Monday, October 27, 2025

Spiritual Disciplines and a Godly family

The Question
A prominent christian leader was asked by a young man how did you get such a great and obedient wife and daughter. The leader replied that the questioner should pursue the spiritual disclipines such as prayer, phone fasts, media fasts, reading the word, etc. This sounded reasonable at the time, but as I mulled over the answer, I became dissatisfied with it. The answer fundamentally misunderstands the purpose of spiritual disciplines and of marriage. This blog post is my response to the answer. I have a few caveats before I start.

first, it was an off-the-cuff answer to a random question from an audience member after a speech. The spiritual leader's answer had to be short and to the point. I am not sure I could have done any better. Although, I am sure he was asked this type of question all the time.

Second, as far I as know the leader was not a trained pastor nor did he claimed to be one. What gave his views on the Christian life import was the success of his ministry and marriage. We should double-check anyone who gives this type of advice, but especially leaders who head parchurch ministries or political movements

Third, I am not bashing spiritual disciplines, on the contrary,I strongly encourage them but spiritual disciplines can be practiced with wrong motives or expectations.

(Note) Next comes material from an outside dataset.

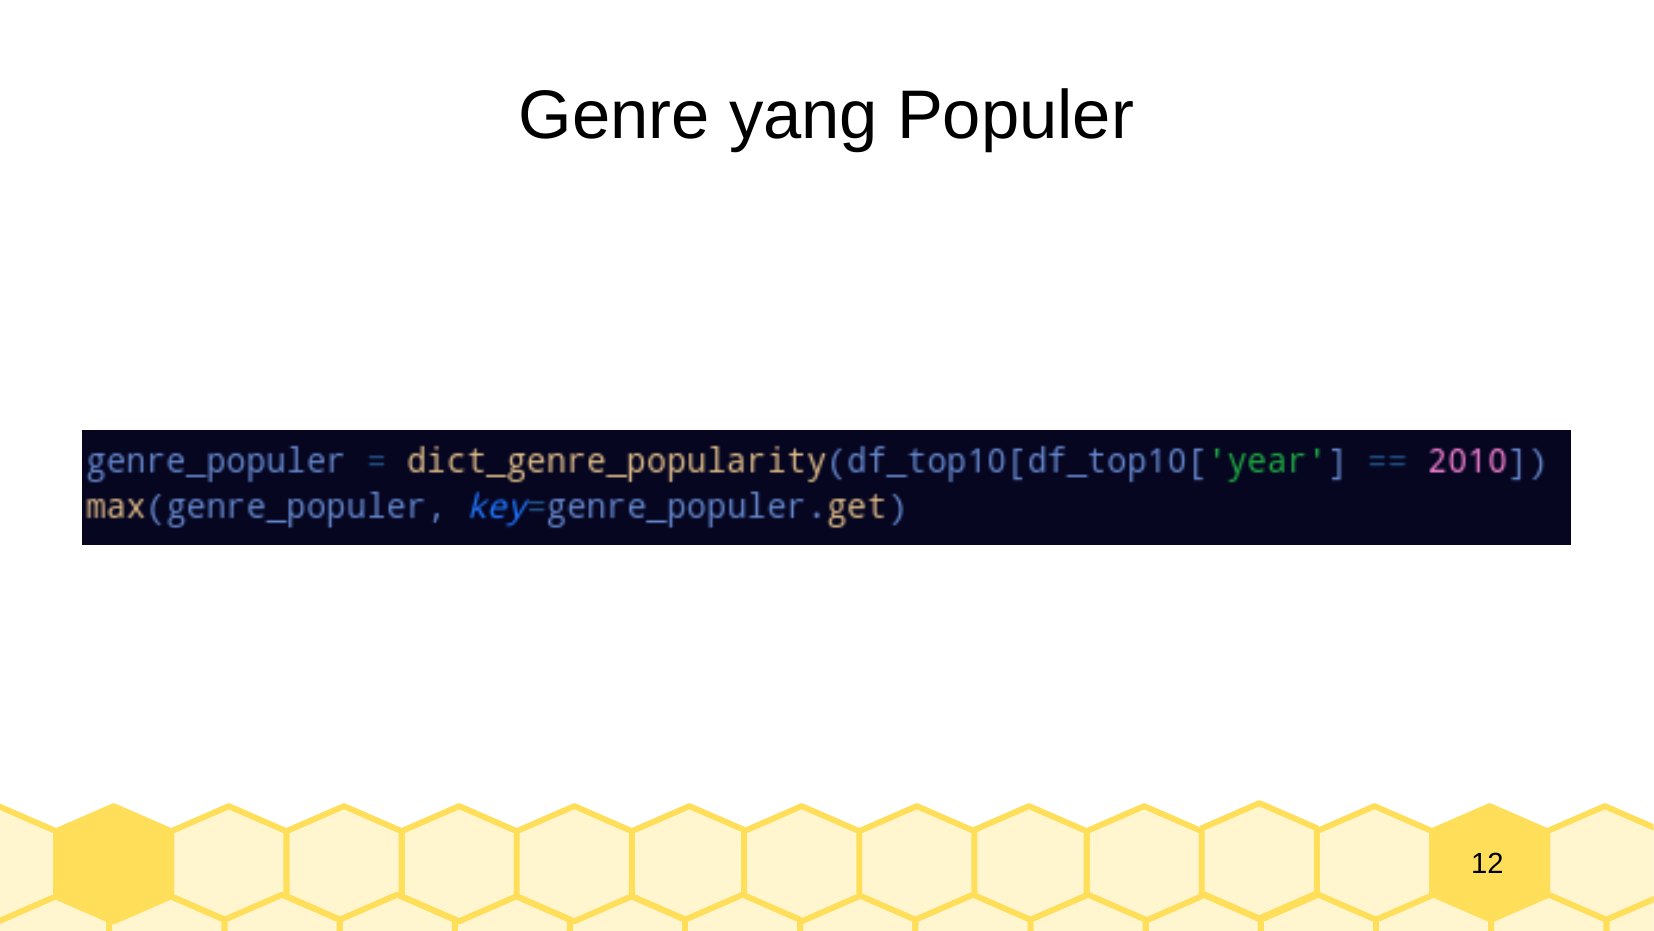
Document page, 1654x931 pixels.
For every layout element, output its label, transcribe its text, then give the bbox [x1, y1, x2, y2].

In this blog I will state a short answer to the question, a long answer to the question, and my objection to the leader's view of spiritual gifts.

Short Answer
My short answer would be I thank God for my wife and family. Proverbs 19:14 states that a "prudent wife is a gift from the Lord." A godly wife is a undeserved blessing. You cannot earn a godly wife. A godly wife is not a reward for a life that zealously practices the spiritual gifts or a life given over to sacrificial service to a ministry. If you are single, pray for a godly wife. Use godliness and prudence as qualities you look for in a wife. If you are married, then realize God placed you in this marriage. Praise God for your marriage. Pray for wisdom in how to seek God in your marriage and how to love your wife more.

Long Answer
My long answer would be that the questioner was asking the wrong question. The question should be, "How do I love God through loving my wife more?". The purpose of marriage is not to make the spouses comfortable and happy. The purpose of marriage is to glorify God in their interactions with each other and with God.

Ephesians 5:22–33
Wives, submit to your own husbands, as to the Lord. For the husband is the head of the wife even as Christ is the head of the church, his body, and is himself its Savior. Now as the church submits to Christ, so also wives should submit in everything to their husbands.

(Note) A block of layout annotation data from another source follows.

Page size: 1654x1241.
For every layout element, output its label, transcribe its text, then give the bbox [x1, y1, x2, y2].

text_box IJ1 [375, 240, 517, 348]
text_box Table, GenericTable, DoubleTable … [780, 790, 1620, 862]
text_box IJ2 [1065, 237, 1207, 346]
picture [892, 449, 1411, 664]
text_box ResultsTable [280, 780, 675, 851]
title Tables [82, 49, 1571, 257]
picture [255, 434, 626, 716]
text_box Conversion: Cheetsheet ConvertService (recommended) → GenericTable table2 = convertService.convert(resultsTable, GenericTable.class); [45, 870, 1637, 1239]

Husbands, love your wives, as Christ loved the church and gave himself up for her, that he might sanctify her, having cleansed her by the washing of water with the word, so that he might present the church to himself in splendor, without spot or wrinkle or any such thing, that she might be holy and without blemish. In the same way husbands should love their wives as their own bodies. He who loves his wife loves himself. For no one ever hated his own flesh, but nourishes and cherishes it, just as Christ does the church, because we are members of his body. “Therefore a man shall leave his father and mother and hold fast to his wife, and the two shall become one flesh.” This mystery is profound, and I am saying that it refers to Christ and the church. However, let each one of you love his wife as himself, and let the wife see that she respects her husband. (ESV)

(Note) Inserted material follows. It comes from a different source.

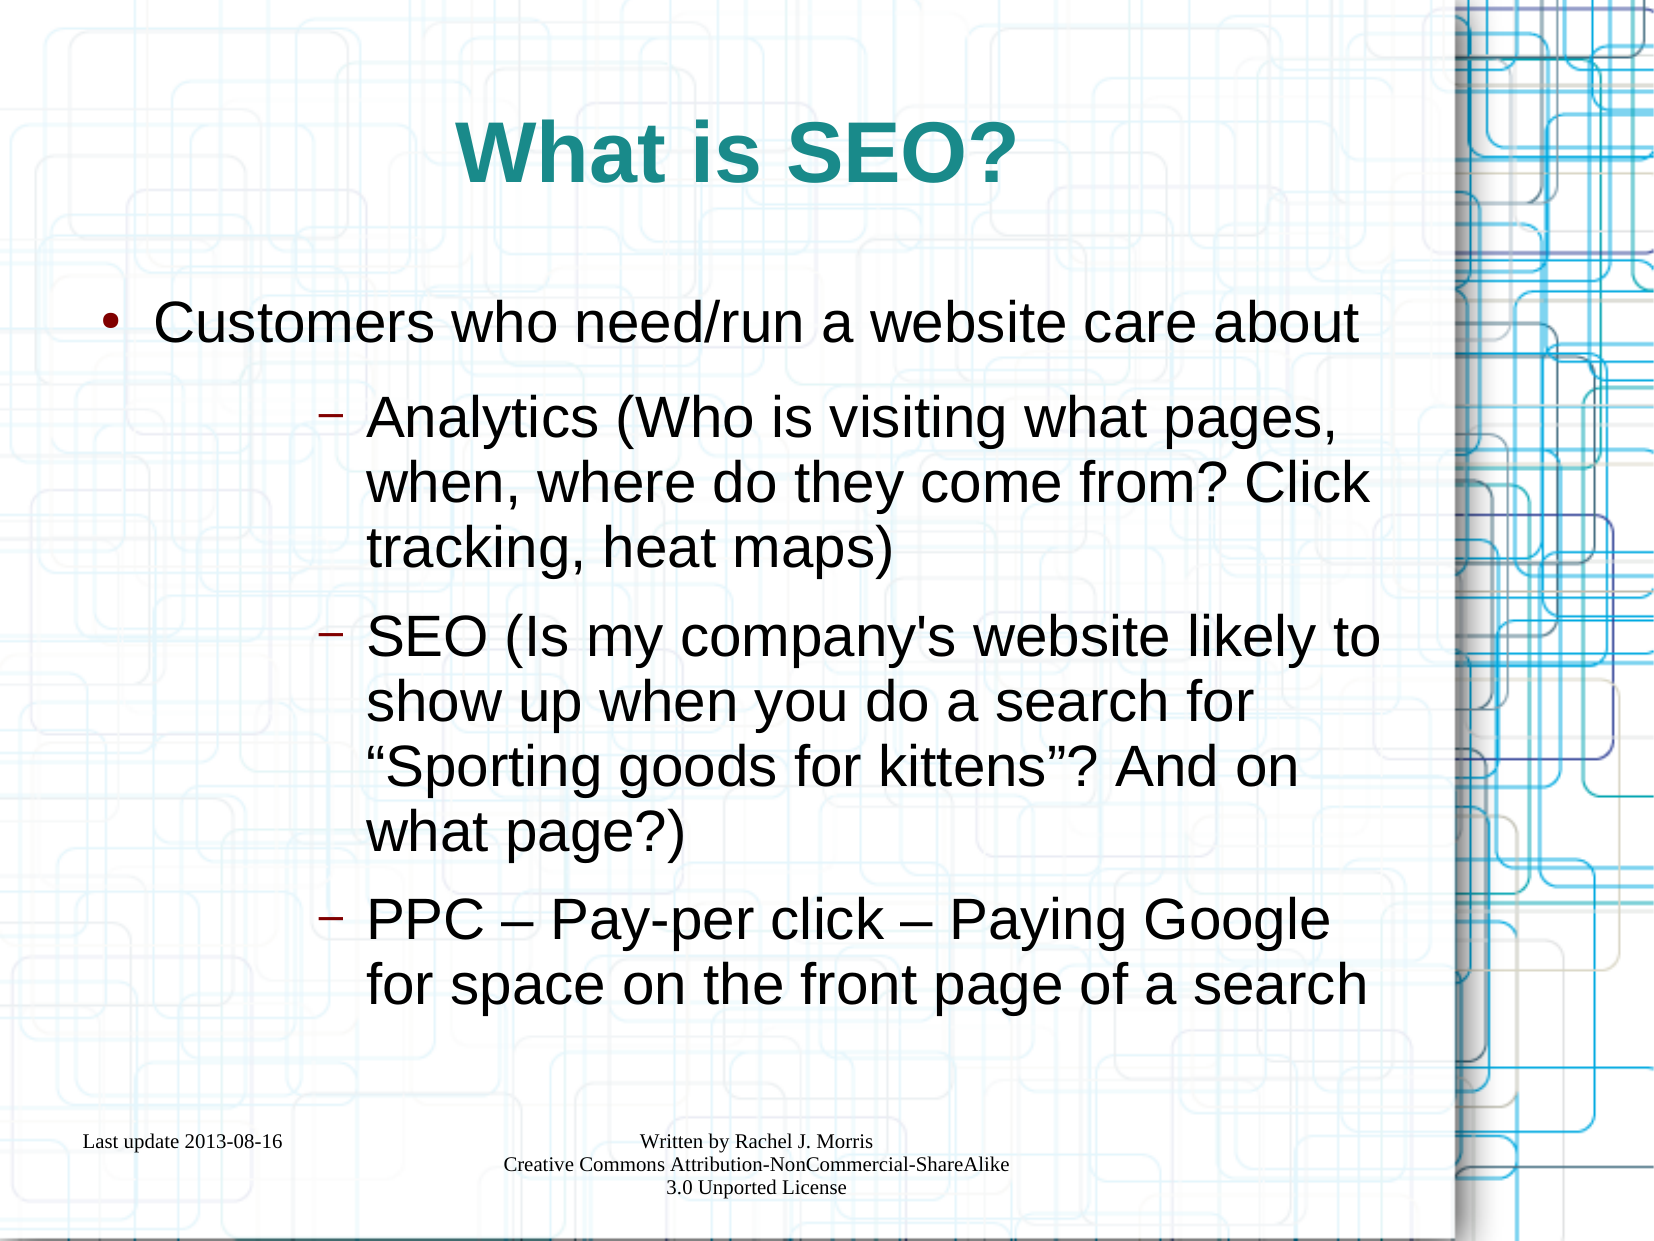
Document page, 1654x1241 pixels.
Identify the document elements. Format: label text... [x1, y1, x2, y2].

picture [0, 0, 1654, 1241]
title What is SEO? [59, 49, 1418, 257]
list Customers who need/run a website care about Analytics (Who is visiting what pages, when, where do they come from? Click tracking, heat maps) SEO (Is my company's website likely to show up when you do a search for “Sporting goods for kittens”? And on what page?) PPC – Pay-per click – Paying Google for space on the front page of a search [82, 290, 1418, 1018]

Where people awry in understanding this passage is that they tie the commands together. They make the command to the wife and the command to the husband dependent on one another. For example, if my husband loves me, I will respect him. Or likewise, if my wife is respectful, I will love her. However, the command to respect their husbands is not just when the husband is loving her; but at all times. Likewise, the husband is to love his wife all the time, not just when she is being respectful. God gives no promise to husbands and wives if they are obedient that their spouses will be come godly. Peter intimates in 1 Peter 3:1 that God may graciously use the humble behavior of the wife to win over her husband, but this is far from a promise. God wants the spouses to love each other sacrifically and unconditionally as Christ loved the church.

To illustrate my point I turn to the Old Testament. There are two examples of godly men having ungodly wives in the Old Testament: Hosea and Job. Hosea's wife was a prostitute who kept cheating on him. Job's wife, urged Job to curse God and die (Job 2:9) after Satan took away their possessions,children, and Job's health. Furthermore, there is an example in the Old Testament where a very foolish and ungodly man had a prudent wife. In 1 Samuel 25, Nabal refused to pay David for David's protection of Nabal's herds. Abigail had to step in to save Nabal's employees and possessions. Nabal was saved from David's retributioin, but God struck him dead shortly thereafter. Job, Hosea, and Nabal may be rare examples, but they highlight my thesis that God does not promise a godly wife to a godly man. These examples reinforce the truth that God is sovereign overall and specifically sovereign in your marriage.

Who knows if the aforementioned spiritual leader intentionally implied that the practice of spiritual disciplines would cause God to make one's spouse godly or one's marriage happy. He may not have meant that implication, but the his answer leads to that inference. Scripture shows us God designed marriage to glorify Himself. Our pursuit of God involves our treatment of our spouses in our marriage.

Spiritual Gifts

1 Peter 3:7
Likewise, husbands, live with your wives in an understanding way, showing honor to the woman as the weaker vessel, since they are heirs with you of the grace of life, so that your prayers may not be hindered. (ESV)

Note prayer is a spiritual discipline. The efficacy of a husband's prayers is dependent on how he treats his wife. There is an interdependency between one's overall obedience and the practice of the spiritual disciplines. The practice of spirtiual gifts is not a deal with God that if I practice these habits, then God will make my life comfortable and provide me with a godly wife and family. On the other hand, God may use spiritual disciplines faithfully practiced to help bring believers through difficult times in the life.

The practice of spiritual disciplines is a grateful response to God for what God has already done for us in Christ's death and resurrection. Godly living will help you escape the snares of foolish living. For example, debauchery does not lead to happiness, pornography does not lead to a fulfulling sexual relationship with one's spouse, and greed does not lead to the joy of abundant giving. Spiritual disciplines are biblically informed habits to guide you into a deeper and more profound relationship with God. A married couple practicing the spiritual disciplines together with the right attitudes will pave a way to deeper relationship with God and with each other.